| 提取文本 |
使用Python爬取华尔街日报(WALL STREET JOURNAL)全文

本文介绍了使用Python的Selenium和pyppeteer库来登录华尔街日报并抓取页面cookies的方法。通过这些cookies,可以访问受保护的文章链接。文章详细展示了三种不同的cookies获取方式,并提供了爬取和解析文章标题、链接及分类的代码示例。此外,还讨论了如何处理网站更新导致的爬虫挑战。
摘要由CSDN通过智能技术生成

最近由于自己研究需要,写了爬取华尔街日报的爬虫代码。核心是通过selenium并配置缓存文件进行抓取。

为了避免潜在的法律和版权风险,此贴仅供交流学习使用。

导入包

导入的有点多,有一些包是之前的一些尝试,不完全会用到。可以看自己需要导入。

关于selenium配置的相关问题,可以参看上篇文章。

import pyppeteer
import asyncio
import json
from pyppeteer import launch
import nest_asyncio
from pyppeteer.dialog import Dialog
from types import SimpleNamespace
from pyppeteer.connection import CDPSession
import time
from lxml import etree
import csv
import re
from tqdm import tqdm
import requests
import pandas as pd
import unicodedata
from string import punctuation
import requests
from requests.exceptions import TooManyRedirects
from bs4 import BeautifulSoup 
from pyquery import PyQuery as pq
from string import punctuation
nest_asyncio.apply()

| 所给条目 |

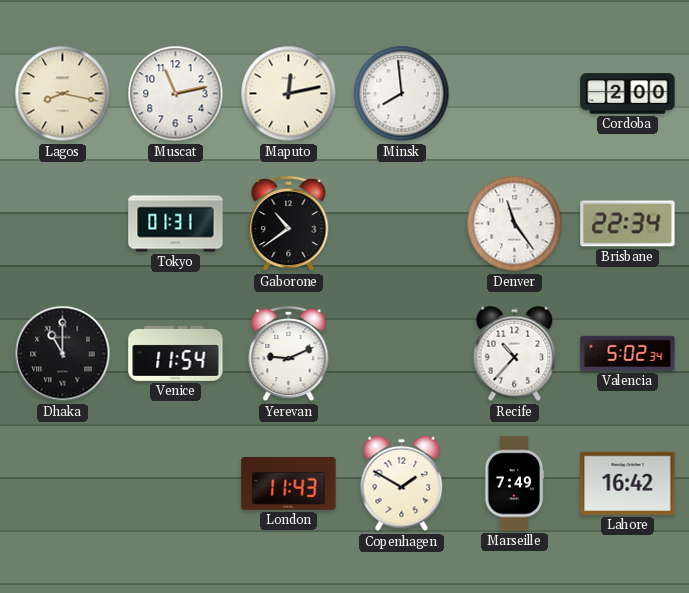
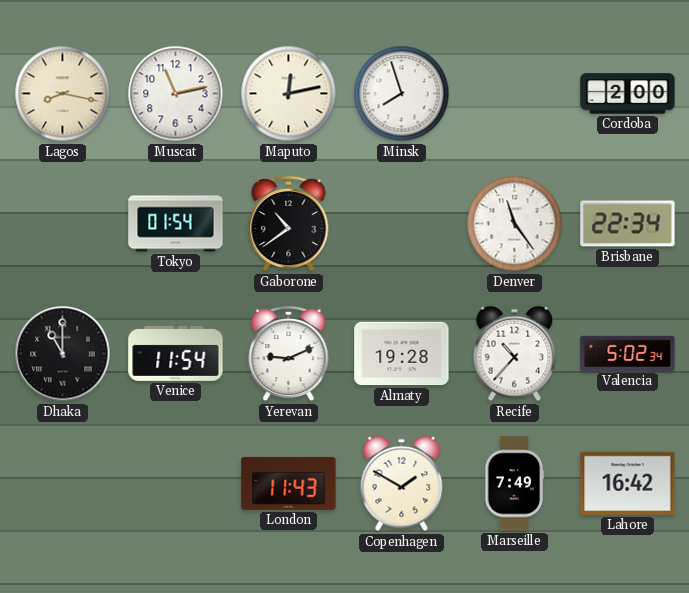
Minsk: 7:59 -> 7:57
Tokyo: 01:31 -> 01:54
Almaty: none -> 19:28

...

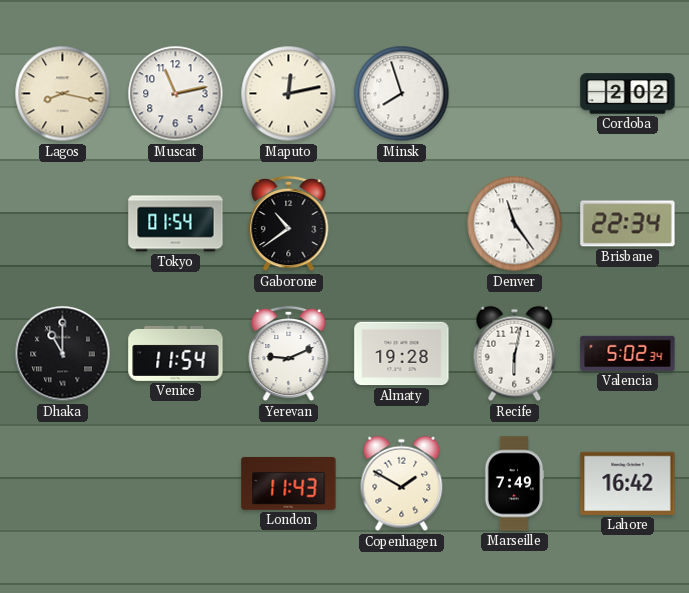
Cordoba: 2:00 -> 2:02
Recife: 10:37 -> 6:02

==

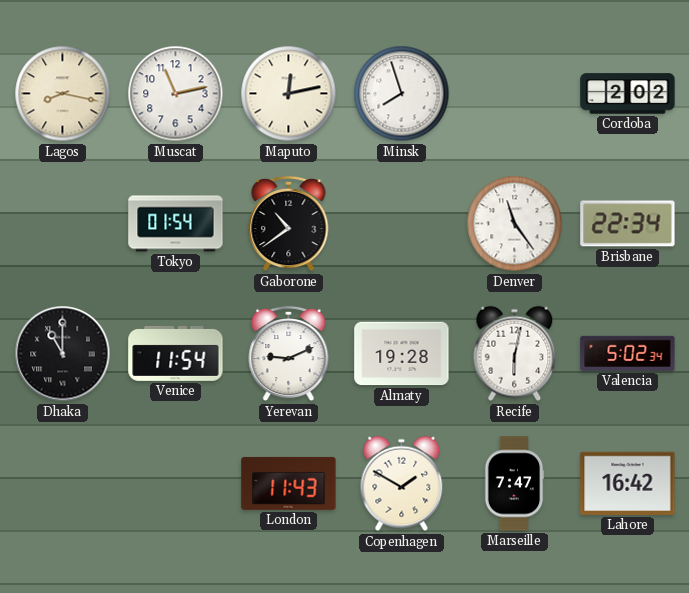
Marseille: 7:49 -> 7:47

| 待办任务 |
照录提取文本中从“使用Python爬取华尔街日报(WALL STREET JOURNAL)全文”起、一直到“关于selenium配置的相关问题,可以参看上篇文章。”为止的全部内容，一字不改。

| 答复 |
使用Python爬取华尔街日报(WALL STREET JOURNAL)全文

本文介绍了使用Python的Selenium和pyppeteer库来登录华尔街日报并抓取页面cookies的方法。通过这些cookies,可以访问受保护的文章链接。文章详细展示了三种不同的cookies获取方式,并提供了爬取和解析文章标题、链接及分类的代码示例。此外,还讨论了如何处理网站更新导致的爬虫挑战。
摘要由CSDN通过智能技术生成

最近由于自己研究需要,写了爬取华尔街日报的爬虫代码。核心是通过selenium并配置缓存文件进行抓取。

为了避免潜在的法律和版权风险,此贴仅供交流学习使用。

导入包

导入的有点多,有一些包是之前的一些尝试,不完全会用到。可以看自己需要导入。

关于selenium配置的相关问题,可以参看上篇文章。